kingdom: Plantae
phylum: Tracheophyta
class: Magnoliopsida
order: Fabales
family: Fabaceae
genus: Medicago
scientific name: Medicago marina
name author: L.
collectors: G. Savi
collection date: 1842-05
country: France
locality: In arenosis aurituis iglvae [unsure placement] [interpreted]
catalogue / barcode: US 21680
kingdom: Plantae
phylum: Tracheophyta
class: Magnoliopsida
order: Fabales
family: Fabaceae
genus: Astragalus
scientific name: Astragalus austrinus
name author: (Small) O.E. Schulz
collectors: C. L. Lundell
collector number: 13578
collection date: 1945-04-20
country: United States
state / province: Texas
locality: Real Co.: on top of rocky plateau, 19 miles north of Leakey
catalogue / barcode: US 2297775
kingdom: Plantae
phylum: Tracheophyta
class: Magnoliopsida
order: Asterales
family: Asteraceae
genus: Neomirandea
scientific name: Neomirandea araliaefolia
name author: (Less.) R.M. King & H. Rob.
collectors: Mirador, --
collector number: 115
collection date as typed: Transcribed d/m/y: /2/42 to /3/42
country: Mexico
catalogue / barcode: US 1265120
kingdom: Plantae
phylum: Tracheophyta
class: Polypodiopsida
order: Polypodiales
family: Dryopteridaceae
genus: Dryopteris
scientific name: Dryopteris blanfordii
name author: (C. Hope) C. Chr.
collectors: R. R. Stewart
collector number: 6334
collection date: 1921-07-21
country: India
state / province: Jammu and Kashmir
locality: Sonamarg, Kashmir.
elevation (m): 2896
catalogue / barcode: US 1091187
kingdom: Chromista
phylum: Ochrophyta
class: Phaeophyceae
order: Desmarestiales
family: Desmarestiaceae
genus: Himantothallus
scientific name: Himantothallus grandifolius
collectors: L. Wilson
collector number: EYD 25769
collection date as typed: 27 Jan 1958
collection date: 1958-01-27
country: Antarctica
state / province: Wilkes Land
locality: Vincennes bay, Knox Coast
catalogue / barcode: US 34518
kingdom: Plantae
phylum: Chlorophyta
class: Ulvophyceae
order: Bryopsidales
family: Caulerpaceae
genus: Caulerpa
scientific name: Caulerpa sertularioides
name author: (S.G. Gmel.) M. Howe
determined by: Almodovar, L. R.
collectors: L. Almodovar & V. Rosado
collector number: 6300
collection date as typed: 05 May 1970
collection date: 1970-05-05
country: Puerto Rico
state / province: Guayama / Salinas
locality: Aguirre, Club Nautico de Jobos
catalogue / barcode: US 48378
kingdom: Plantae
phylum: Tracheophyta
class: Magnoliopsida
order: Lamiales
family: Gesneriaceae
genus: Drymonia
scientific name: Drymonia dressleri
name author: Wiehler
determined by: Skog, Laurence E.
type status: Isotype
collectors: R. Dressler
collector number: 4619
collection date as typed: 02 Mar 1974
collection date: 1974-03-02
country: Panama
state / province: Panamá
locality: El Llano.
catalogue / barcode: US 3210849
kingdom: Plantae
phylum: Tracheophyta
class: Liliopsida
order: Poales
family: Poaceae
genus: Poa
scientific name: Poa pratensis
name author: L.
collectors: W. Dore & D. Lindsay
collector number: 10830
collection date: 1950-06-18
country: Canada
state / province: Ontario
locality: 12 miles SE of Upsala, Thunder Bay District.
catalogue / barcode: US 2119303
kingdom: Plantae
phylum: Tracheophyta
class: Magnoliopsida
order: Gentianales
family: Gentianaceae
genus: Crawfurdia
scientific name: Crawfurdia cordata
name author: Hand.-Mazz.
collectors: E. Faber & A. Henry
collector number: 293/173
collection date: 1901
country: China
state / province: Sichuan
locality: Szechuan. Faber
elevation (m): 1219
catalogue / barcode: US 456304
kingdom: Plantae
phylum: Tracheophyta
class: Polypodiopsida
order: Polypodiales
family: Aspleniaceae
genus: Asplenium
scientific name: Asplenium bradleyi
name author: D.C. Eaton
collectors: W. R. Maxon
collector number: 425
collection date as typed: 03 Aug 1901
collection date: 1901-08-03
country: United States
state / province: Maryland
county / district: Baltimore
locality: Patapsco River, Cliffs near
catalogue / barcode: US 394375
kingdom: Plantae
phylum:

+===+

== What the task asks ==
Rewrite all the records above with every "collectors" changed to "collected by", leaving everything else the same.

== Solved exercise ==
kingdom: Plantae
phylum: Tracheophyta
class: Magnoliopsida
order: Fabales
family: Fabaceae
genus: Medicago
scientific name: Medicago marina
name author: L.
collected by: G. Savi
collection date: 1842-05
country: France
locality: In arenosis aurituis iglvae [unsure placement] [interpreted]
catalogue / barcode: US 21680
kingdom: Plantae
phylum: Tracheophyta
class: Magnoliopsida
order: Fabales
family: Fabaceae
genus: Astragalus
scientific name: Astragalus austrinus
name author: (Small) O.E. Schulz
collected by: C. L. Lundell
collector number: 13578
collection date: 1945-04-20
country: United States
state / province: Texas
locality: Real Co.: on top of rocky plateau, 19 miles north of Leakey
catalogue / barcode: US 2297775
kingdom: Plantae
phylum: Tracheophyta
class: Magnoliopsida
order: Asterales
family: Asteraceae
genus: Neomirandea
scientific name: Neomirandea araliaefolia
name author: (Less.) R.M. King & H. Rob.
collected by: Mirador, --
collector number: 115
collection date as typed: Transcribed d/m/y: /2/42 to /3/42
country: Mexico
catalogue / barcode: US 1265120
kingdom: Plantae
phylum: Tracheophyta
class: Polypodiopsida
order: Polypodiales
family: Dryopteridaceae
genus: Dryopteris
scientific name: Dryopteris blanfordii
name author: (C. Hope) C. Chr.
collected by: R. R. Stewart
collector number: 6334
collection date: 1921-07-21
country: India
state / province: Jammu and Kashmir
locality: Sonamarg, Kashmir.
elevation (m): 2896
catalogue / barcode: US 1091187
kingdom: Chromista
phylum: Ochrophyta
class: Phaeophyceae
order: Desmarestiales
family: Desmarestiaceae
genus: Himantothallus
scientific name: Himantothallus grandifolius
collected by: L. Wilson
collector number: EYD 25769
collection date as typed: 27 Jan 1958
collection date: 1958-01-27
country: Antarctica
state / province: Wilkes Land
locality: Vincennes bay, Knox Coast
catalogue / barcode: US 34518
kingdom: Plantae
phylum: Chlorophyta
class: Ulvophyceae
order: Bryopsidales
family: Caulerpaceae
genus: Caulerpa
scientific name: Caulerpa sertularioides
name author: (S.G. Gmel.) M. Howe
determined by: Almodovar, L. R.
collected by: L. Almodovar & V. Rosado
collector number: 6300
collection date as typed: 05 May 1970
collection date: 1970-05-05
country: Puerto Rico
state / province: Guayama / Salinas
locality: Aguirre, Club Nautico de Jobos
catalogue / barcode: US 48378
kingdom: Plantae
phylum: Tracheophyta
class: Magnoliopsida
order: Lamiales
family: Gesneriaceae
genus: Drymonia
scientific name: Drymonia dressleri
name author: Wiehler
determined by: Skog, Laurence E.
type status: Isotype
collected by: R. Dressler
collector number: 4619
collection date as typed: 02 Mar 1974
collection date: 1974-03-02
country: Panama
state / province: Panamá
locality: El Llano.
catalogue / barcode: US 3210849
kingdom: Plantae
phylum: Tracheophyta
class: Liliopsida
order: Poales
family: Poaceae
genus: Poa
scientific name: Poa pratensis
name author: L.
collected by: W. Dore & D. Lindsay
collector number: 10830
collection date: 1950-06-18
country: Canada
state / province: Ontario
locality: 12 miles SE of Upsala, Thunder Bay District.
catalogue / barcode: US 2119303
kingdom: Plantae
phylum: Tracheophyta
class: Magnoliopsida
order: Gentianales
family: Gentianaceae
genus: Crawfurdia
scientific name: Crawfurdia cordata
name author: Hand.-Mazz.
collected by: E. Faber & A. Henry
collector number: 293/173
collection date: 1901
country: China
state / province: Sichuan
locality: Szechuan. Faber
elevation (m): 1219
catalogue / barcode: US 456304
kingdom: Plantae
phylum: Tracheophyta
class: Polypodiopsida
order: Polypodiales
family: Aspleniaceae
genus: Asplenium
scientific name: Asplenium bradleyi
name author: D.C. Eaton
collected by: W. R. Maxon
collector number: 425
collection date as typed: 03 Aug 1901
collection date: 1901-08-03
country: United States
state / province: Maryland
county / district: Baltimore
locality: Patapsco River, Cliffs near
catalogue / barcode: US 394375
kingdom: Plantae
phylum:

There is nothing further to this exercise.